# TASK 1
Retype the part of the vbds-client usage text that begins at the words "--delay <duration> Delay" and stops after "file transfer performance)".
# TASK 2
According to the vbds-client usage text, what does the terminating websocket message for each file contain?

** Opening EXTRACT TO READ block **

Note that the data transfered via websocket to a subscriber is chunked: Multiple websocket messages are sent and the terminating message for each file contains a single newline "\n" byte, which does not belong to the data file.
vbds-client 0.0.1
Usage: vbds-client [options]
-n, --name <name> The name of the vbds-server server(default: vbds)
--create <stream name> Creates a new VBDS stream with the given name
--content-type <content-type>
Specifies the content type of the files in the stream
--delete <stream name> Deletes the VBDS stream with the given name
-l, --list List the available streams
--stats Print timing statistics when publishing files
--repeat Keep publishing the same files forever, until killed (for testing)
--save-files If true, save the files received by the subscription to the current directory with names like <streamName>-<count>
--stats-interval <value>
If --stats option was given, controls how often statistics are printed (default: 1 = every time)
--subscribe <stream name>
Subscribes to the given VBDS stream (see --action option)
--dir <path> Directory to hold received data files (default: current directory)
-a, --action <shell-command>
A shell command to execute when a new file is received (args: file-name)
--publish <stream-name> Publish to the given stream (see --data option)
--delay <duration> Delay between publishing files in a directory (see --data)
--data <file-name> Specifies the file (or directory full of files) to publish
--suffix <suffix> Optional suffix for files to publish if the file given by --data is a directory
--chunk-size <num-bytes>
Optional chunk size (to tune file transfer performance)
--help
--version
A prototype web app is available under webApp. For jpeg images, an HTML canvas is used. For FITS, the JS9 application is embedded in the page.

** Closing EXTRACT TO READ block **
** Opening RECORDS SUPPLIED block **

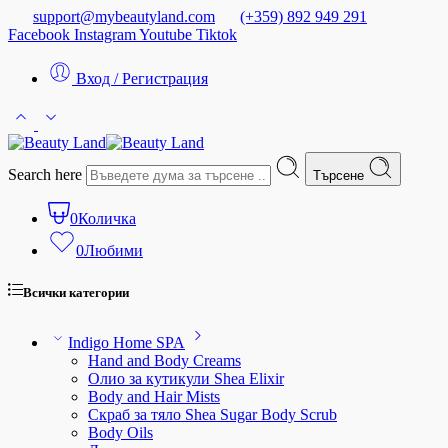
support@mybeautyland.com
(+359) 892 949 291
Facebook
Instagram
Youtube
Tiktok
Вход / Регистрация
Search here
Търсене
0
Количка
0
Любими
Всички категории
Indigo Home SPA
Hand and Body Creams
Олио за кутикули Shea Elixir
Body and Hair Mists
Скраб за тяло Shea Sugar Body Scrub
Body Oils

** Closing RECORDS SUPPLIED block **
** Opening RECORDS SUPPLIED block **

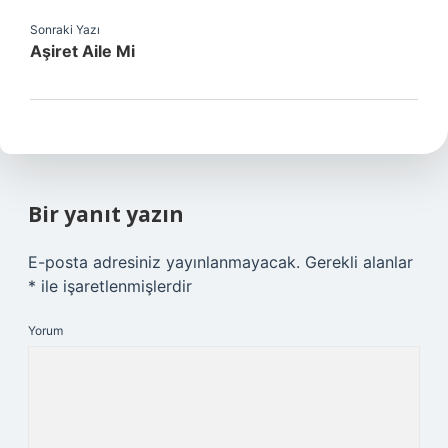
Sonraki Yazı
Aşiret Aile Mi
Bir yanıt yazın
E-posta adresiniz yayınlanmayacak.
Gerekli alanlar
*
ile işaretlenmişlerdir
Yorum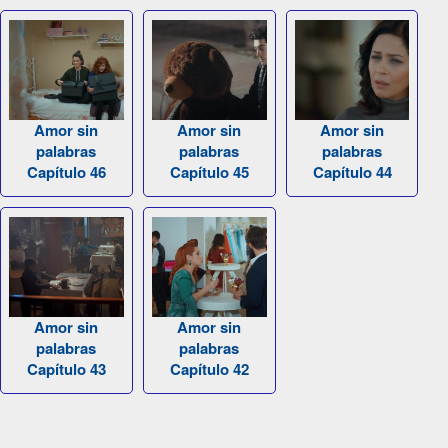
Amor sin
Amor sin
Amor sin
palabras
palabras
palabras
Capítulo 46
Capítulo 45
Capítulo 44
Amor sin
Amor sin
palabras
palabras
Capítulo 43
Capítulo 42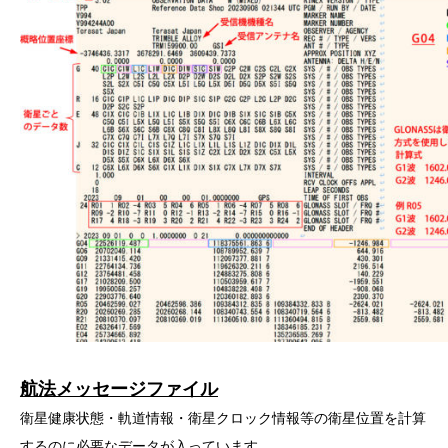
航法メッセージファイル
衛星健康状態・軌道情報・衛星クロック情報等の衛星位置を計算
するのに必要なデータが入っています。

** Closing RECORDS SUPPLIED block **

# WORKED SOLUTION 1
--delay <duration> Delay between publishing files in a directory (see --data)
--data <file-name> Specifies the file (or directory full of files) to publish
--suffix <suffix> Optional suffix for files to publish if the file given by --data is a directory
--chunk-size <num-bytes>
Optional chunk size (to tune file transfer performance)

# WORKED SOLUTION 2
It contains a single newline "\n" byte, which does not belong to the data file.